Дом на Северной (Мирнев) - страница 125

Старушка сразу замолчала, а Катя, скосившись глазами, глянула на старика, считая почему-то, что тот шутит, но по лицу поняла: он не шутит. Катя повернулась к нему и — бог ты мой! — испугалась: так жестоко вызывающим было его лицо; словно хищник, держал перед собой растопыренные пальцы, так он смотрел, таким она его никогда не видела. Старик вернулся к себе. Татьяна Петровна призналась:

— Боюсь я, миленькая, его. Не знаю чего, а боюсь.

— Ой, теть Таня, — сказала Катя, — а я-то, турок несчастный, собралась было вас отрядить за его замуж. Ей-бо! Ой, умереть можно!

Старушка поджала губы, ничего не ответила; Катя, всхлипывая от смеха, прошлась к окну, вскидывая ошалевшие свои глаза на старуху, оделась и направилась в сарай. У сарая остановилась, заметив почтальона, направлявшегося к ним с письмом. В сарае включила свет, разорвала конверт. «Дорогая Катя! Ты, безусловно, будешь в высшей степени удивлена, получив от меня депешу. Но такова жизнь! Сель ави, как говорят французы. Обращаемся мы всегда туда, где нас поймут и оценят. Обращается к тебе студент Московского университета, единственного в стране, Павел Гаршиков…» Катя не смогла дальше читать, буквы прыгали перед глазами, дрожали руки. Успокоившись, она достала письмо и прочитала его до конца. Письмо было коротенькое, в полстранички. «…Я не обращаюсь, Катя, а сообщаю, что я в прежнем своем качестве жив, учусь, безусловно, как и должно быть, хорошо и отлично. Среди моих однокурсников я не самый молодой, и это меня смущало сразу, а теперь нет. Ломоносов тоже начал учиться не с юных лет. Годы мне не мешают. Получил я письмо от Нюры Соловьевой, пишет, что Лыкова ринулась замуж. Об остальном молчит. Меня съедает простое гражданское любопытство: как и что? Только ты можешь не утаивая обо всем написать. Веришь, Катя, я изменился. Я знаю, к тебе был несправедлив. Извини, пожалуйста, если можешь. Сель ави. Я много читаю, слушаю лекции. Но, оказывается, трудно все прочитать. Напиши мне несколько слов. И все забудь. Студент МГУ Павел Гаршиков».
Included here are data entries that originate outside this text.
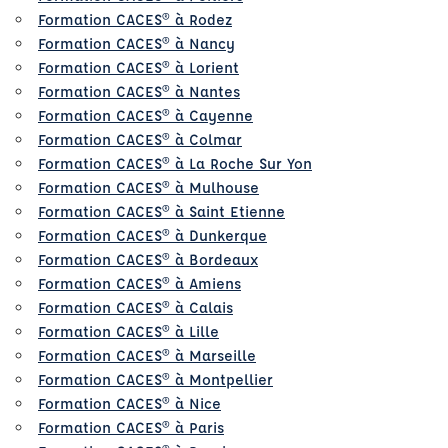
Formation CACES® à Rodez
Formation CACES® à Nancy
Formation CACES® à Lorient
Formation CACES® à Nantes
Formation CACES® à Cayenne
Formation CACES® à Colmar
Formation CACES® à La Roche Sur Yon
Formation CACES® à Mulhouse
Formation CACES® à Saint Etienne
Formation CACES® à Dunkerque
Formation CACES® à Bordeaux
Formation CACES® à Amiens
Formation CACES® à Calais
Formation CACES® à Lille
Formation CACES® à Marseille
Formation CACES® à Montpellier
Formation CACES® à Nice
Formation CACES® à Paris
«Вот еще, — озабоченно подумала Катя, понюхала письмо. Она усмехнулась, довольно швырнула письмо в угол сарая: — Вот тебе!»

Катя села на ведро, подумав о Гаршикове, его насмешках над ней, подняла письмо, аккуратно разорвала на мелкие кусочки и положила в карман, обрадовавшись, что хоть так сможет отомстить ему за все обиды.

«Вот так», — с чувством исполненного долга подумала она, направляясь в дом. И весь вечер Катя вспоминала письмо Гаршикова, злорадно и довольно усмехалась так, как будто ей наяву удалось наказать его за прежние проделки.